Data section:
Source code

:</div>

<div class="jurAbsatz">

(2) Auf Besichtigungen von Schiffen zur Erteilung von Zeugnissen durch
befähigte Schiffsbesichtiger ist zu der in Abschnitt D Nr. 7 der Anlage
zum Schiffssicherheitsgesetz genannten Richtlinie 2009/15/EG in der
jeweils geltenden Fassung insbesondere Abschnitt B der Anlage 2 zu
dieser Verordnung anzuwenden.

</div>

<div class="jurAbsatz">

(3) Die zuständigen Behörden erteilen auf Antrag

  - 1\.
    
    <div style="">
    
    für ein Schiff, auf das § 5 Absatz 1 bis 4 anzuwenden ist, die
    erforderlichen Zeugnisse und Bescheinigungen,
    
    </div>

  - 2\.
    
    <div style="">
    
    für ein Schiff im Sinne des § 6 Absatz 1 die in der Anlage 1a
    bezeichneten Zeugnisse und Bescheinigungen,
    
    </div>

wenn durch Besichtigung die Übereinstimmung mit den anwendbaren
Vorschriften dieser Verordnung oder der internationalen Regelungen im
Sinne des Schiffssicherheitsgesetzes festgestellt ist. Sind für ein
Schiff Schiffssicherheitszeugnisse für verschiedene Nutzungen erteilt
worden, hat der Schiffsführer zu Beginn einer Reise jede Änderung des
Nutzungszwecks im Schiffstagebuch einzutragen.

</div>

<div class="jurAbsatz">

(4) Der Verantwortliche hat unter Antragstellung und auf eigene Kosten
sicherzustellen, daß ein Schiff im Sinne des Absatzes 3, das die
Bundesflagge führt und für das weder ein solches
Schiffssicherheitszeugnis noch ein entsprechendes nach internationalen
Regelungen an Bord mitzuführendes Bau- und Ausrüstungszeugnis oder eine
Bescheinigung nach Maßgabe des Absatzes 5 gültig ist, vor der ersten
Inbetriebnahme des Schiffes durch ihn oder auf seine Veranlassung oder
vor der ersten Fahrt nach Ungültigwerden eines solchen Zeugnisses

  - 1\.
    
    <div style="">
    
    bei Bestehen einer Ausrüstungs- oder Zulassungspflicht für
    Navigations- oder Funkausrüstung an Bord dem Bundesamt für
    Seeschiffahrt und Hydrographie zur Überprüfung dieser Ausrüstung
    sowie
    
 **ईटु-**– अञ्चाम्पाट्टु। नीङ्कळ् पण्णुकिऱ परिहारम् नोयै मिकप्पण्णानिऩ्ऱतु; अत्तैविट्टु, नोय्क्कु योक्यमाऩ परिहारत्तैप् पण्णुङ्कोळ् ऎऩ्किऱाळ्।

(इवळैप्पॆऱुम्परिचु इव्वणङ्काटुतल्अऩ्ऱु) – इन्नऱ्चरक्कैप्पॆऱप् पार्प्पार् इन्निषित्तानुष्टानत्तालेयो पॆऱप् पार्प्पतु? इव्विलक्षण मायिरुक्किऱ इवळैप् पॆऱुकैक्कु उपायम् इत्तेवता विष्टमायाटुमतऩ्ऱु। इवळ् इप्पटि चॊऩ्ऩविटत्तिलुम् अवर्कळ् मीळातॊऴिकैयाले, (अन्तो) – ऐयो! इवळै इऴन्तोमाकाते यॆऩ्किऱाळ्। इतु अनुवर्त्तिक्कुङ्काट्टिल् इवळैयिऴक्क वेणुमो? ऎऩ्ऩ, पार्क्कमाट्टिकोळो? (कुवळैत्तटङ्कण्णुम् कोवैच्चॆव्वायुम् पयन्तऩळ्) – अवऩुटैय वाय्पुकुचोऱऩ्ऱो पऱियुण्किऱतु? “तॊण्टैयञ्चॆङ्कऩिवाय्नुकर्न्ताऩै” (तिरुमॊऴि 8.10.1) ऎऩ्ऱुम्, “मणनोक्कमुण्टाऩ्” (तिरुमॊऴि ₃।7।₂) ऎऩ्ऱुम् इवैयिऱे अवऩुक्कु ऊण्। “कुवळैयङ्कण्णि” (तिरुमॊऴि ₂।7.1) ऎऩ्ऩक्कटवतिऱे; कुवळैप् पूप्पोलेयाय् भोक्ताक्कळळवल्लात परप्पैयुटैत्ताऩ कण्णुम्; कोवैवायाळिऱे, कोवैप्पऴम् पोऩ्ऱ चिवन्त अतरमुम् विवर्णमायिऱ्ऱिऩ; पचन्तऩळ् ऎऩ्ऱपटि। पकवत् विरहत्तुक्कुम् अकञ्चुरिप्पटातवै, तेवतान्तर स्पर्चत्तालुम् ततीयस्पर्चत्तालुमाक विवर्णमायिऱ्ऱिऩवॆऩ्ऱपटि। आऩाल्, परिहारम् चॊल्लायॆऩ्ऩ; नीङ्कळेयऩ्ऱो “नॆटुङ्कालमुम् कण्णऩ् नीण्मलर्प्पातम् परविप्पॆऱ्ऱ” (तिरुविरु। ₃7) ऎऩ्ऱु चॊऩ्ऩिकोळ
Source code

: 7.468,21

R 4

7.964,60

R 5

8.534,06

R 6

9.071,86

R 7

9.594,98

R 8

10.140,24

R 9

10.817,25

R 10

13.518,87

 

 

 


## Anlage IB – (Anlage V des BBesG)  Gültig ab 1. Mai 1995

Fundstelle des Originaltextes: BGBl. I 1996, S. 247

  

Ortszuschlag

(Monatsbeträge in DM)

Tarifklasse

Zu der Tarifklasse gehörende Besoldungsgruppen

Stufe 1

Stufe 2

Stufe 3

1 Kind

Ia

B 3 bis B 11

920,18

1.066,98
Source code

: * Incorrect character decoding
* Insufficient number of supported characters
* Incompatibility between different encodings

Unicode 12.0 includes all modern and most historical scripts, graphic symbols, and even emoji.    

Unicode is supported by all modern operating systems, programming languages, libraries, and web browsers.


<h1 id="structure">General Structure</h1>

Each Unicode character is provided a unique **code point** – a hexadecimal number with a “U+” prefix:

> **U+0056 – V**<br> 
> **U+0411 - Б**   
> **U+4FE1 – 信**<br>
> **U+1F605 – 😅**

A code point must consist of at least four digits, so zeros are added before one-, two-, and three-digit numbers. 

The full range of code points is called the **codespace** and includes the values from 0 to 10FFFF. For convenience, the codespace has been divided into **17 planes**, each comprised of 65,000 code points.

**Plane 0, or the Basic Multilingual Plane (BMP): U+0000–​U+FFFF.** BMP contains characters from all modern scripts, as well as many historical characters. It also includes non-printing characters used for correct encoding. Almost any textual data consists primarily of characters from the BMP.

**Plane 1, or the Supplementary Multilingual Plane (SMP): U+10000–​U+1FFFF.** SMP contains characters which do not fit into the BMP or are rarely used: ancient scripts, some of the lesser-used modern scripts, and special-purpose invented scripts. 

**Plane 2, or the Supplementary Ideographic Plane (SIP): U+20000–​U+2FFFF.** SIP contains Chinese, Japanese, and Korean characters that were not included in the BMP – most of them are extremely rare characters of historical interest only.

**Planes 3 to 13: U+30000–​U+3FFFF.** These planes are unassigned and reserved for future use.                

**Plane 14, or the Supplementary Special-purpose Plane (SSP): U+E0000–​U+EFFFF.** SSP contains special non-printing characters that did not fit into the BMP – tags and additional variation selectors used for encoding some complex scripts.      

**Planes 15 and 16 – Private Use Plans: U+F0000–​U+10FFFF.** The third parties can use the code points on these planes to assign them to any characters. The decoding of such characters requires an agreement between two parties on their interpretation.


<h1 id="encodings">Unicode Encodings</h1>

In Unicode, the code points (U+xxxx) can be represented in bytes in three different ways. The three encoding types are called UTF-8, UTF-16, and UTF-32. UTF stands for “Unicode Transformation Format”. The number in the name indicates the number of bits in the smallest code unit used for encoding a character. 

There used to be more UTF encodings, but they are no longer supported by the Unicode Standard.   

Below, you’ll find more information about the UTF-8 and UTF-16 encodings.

Task goal: Reproduce the listing word for word, starting with the line that contains "In Unicode, the" and going on through the line that contains "There used to".

Response:
In Unicode, the code points (U+xxxx) can be represented in bytes in three different ways. The three encoding types are called UTF-8, UTF-16, and UTF-32. UTF stands for “Unicode Transformation Format”. The number in the name indicates the number of bits in the smallest code unit used for encoding a character. 

There used to be more UTF encodings, but they are no longer supported by the Unicode Standard.   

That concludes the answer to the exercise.